To earn the SAYD credential, the students must have completed 18 months of college coursework, community-based training, and direct field experience related to youth work. The program participants took courses in child and adolescent development through Urban College, University of Massachusetts-Boston, and Cambridge College. Ranging in age from early 20s to mid 40s and with a range from a few years to decades of experience in education and afterschool care of children and youth, they are early and mid-career afterschool and youth work educators, aspiring to greater leadership in the out-of-school time sector.
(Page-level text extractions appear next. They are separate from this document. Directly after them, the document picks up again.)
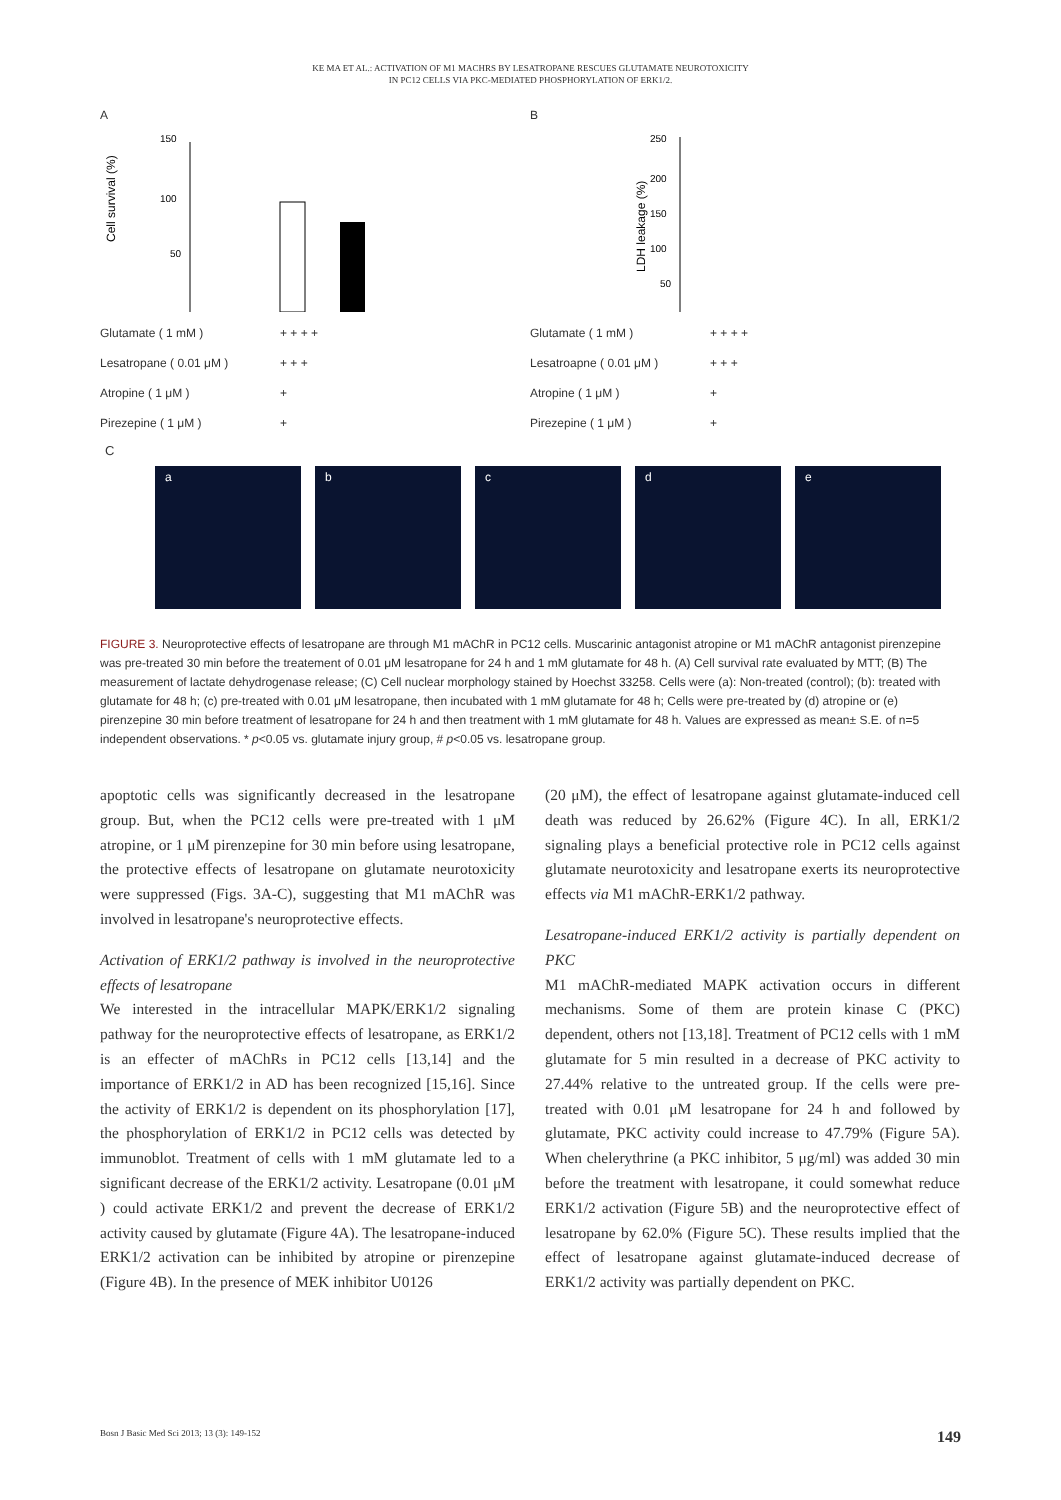KE MA ET AL.: ACTIVATION OF M1 MACHRS BY LESATROPANE RESCUES GLUTAMATE NEUROTOXICITY
IN PC12 CELLS VIA PKC-MEDIATED PHOSPHORYLATION OF ERK1/2.
A
150
100
50
Cell survival (%)
Glutamate ( 1 mM ) + + + +
Lesatropane ( 0.01 μM ) + + +
Atropine ( 1 μM ) +
Pirezepine ( 1 μM ) +
B
250
200
150
100
50
LDH leakage (%)
Glutamate ( 1 mM ) + + + +
Lesatroapne ( 0.01 μM ) + + +
Atropine ( 1 μM ) +
Pirezepine ( 1 μM ) +
C
a b c d e
FIGURE 3. Neuroprotective effects of lesatropane are through M1 mAChR in PC12 cells. Muscarinic antagonist atropine or M1 mAChR antagonist pirenzepine was pre-treated 30 min before the treatement of 0.01 μM lesatropane for 24 h and 1 mM glutamate for 48 h. (A) Cell survival rate evaluated by MTT; (B) The measurement of lactate dehydrogenase release; (C) Cell nuclear morphology stained by Hoechst 33258. Cells were (a): Non-treated (control); (b): treated with glutamate for 48 h; (c) pre-treated with 0.01 μM lesatropane, then incubated with 1 mM glutamate for 48 h; Cells were pre-treated by (d) atropine or (e) pirenzepine 30 min before treatment of lesatropane for 24 h and then treatment with 1 mM glutamate for 48 h. Values are expressed as mean± S.E. of n=5 independent observations. * p<0.05 vs. glutamate injury group, # p<0.05 vs. lesatropane group.
apoptotic cells was significantly decreased in the lesatropane group. But, when the PC12 cells were pre-treated with 1 μM atropine, or 1 μM pirenzepine for 30 min before using lesatropane, the protective effects of lesatropane on glutamate neurotoxicity were suppressed (Figs. 3A-C), suggesting that M1 mAChR was involved in lesatropane's neuroprotective effects.
Activation of ERK1/2 pathway is involved in the neuroprotective effects of lesatropane
We interested in the intracellular MAPK/ERK1/2 signaling pathway for the neuroprotective effects of lesatropane, as ERK1/2 is an effecter of mAChRs in PC12 cells [13,14] and the importance of ERK1/2 in AD has been recognized [15,16]. Since the activity of ERK1/2 is dependent on its phosphorylation [17], the phosphorylation of ERK1/2 in PC12 cells was detected by immunoblot. Treatment of cells with 1 mM glutamate led to a significant decrease of the ERK1/2 activity. Lesatropane (0.01 μM ) could activate ERK1/2 and prevent the decrease of ERK1/2 activity caused by glutamate (Figure 4A). The lesatropane-induced ERK1/2 activation can be inhibited by atropine or pirenzepine (Figure 4B). In the presence of MEK inhibitor U0126
(20 μM), the effect of lesatropane against glutamate-induced cell death was reduced by 26.62% (Figure 4C). In all, ERK1/2 signaling plays a beneficial protective role in PC12 cells against glutamate neurotoxicity and lesatropane exerts its neuroprotective effects via M1 mAChR-ERK1/2 pathway.
Lesatropane-induced ERK1/2 activity is partially dependent on PKC
M1 mAChR-mediated MAPK activation occurs in different mechanisms. Some of them are protein kinase C (PKC) dependent, others not [13,18]. Treatment of PC12 cells with 1 mM glutamate for 5 min resulted in a decrease of PKC activity to 27.44% relative to the untreated group. If the cells were pre-treated with 0.01 μM lesatropane for 24 h and followed by glutamate, PKC activity could increase to 47.79% (Figure 5A). When chelerythrine (a PKC inhibitor, 5 μg/ml) was added 30 min before the treatment with lesatropane, it could somewhat reduce ERK1/2 activation (Figure 5B) and the neuroprotective effect of lesatropane by 62.0% (Figure 5C). These results implied that the effect of lesatropane against glutamate-induced decrease of ERK1/2 activity was partially dependent on PKC.
Bosn J Basic Med Sci 2013; 13 (3): 149-152 149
Their education and experience as SAYD credential program participants will have a direct and immediate impact on their work with children, youth, and families.
The graduates represent some of the best small and large organizations serving children and youth in Boston including the YMCA, the Boys & Girls Clubs, Bird Street Community Center, Boston Center for Youth & Families, Teen Empowerment, United South End Settlements, and Boston Asian YES. Most of the school age programs that employ the participants are licensed by the Massachusetts Department of Early Education and Care (EEC) and are located both inside schools and in the community. Many SAYD students participated in after school programs as youth themselves, some in the very same programs where they continue to work.
Says Gannett, “This first group of dedicated youth workers will pave the way for others to seek youth work as an important career choice. Their commitment to college-level study, reflection, and writing about their practice will inspire many colleges both here in the Greater Boston area and across the country to build youth work as a discipline.”
The SAYD credential program is the result of over three years of development by Achieve Boston and its partners, including NIOST. Achieve Boston is a collaborative effort of leading out-of-school-time organizations. Its founding partners came together in the summer of 2001, with the Barr Foundation’s support, to begin the process of creating a professional development infrastructure for after-school and youth workers across the city. For more than 30 years, the National Institute on Out-of-School Time at the Wellesley Centers for Women has been dedicated to moving the afterschool field forward through its research, education and training, consultation, and field-building. Since 1974, scholars at WCW have helped shape a better world through their social science research projects and training programs.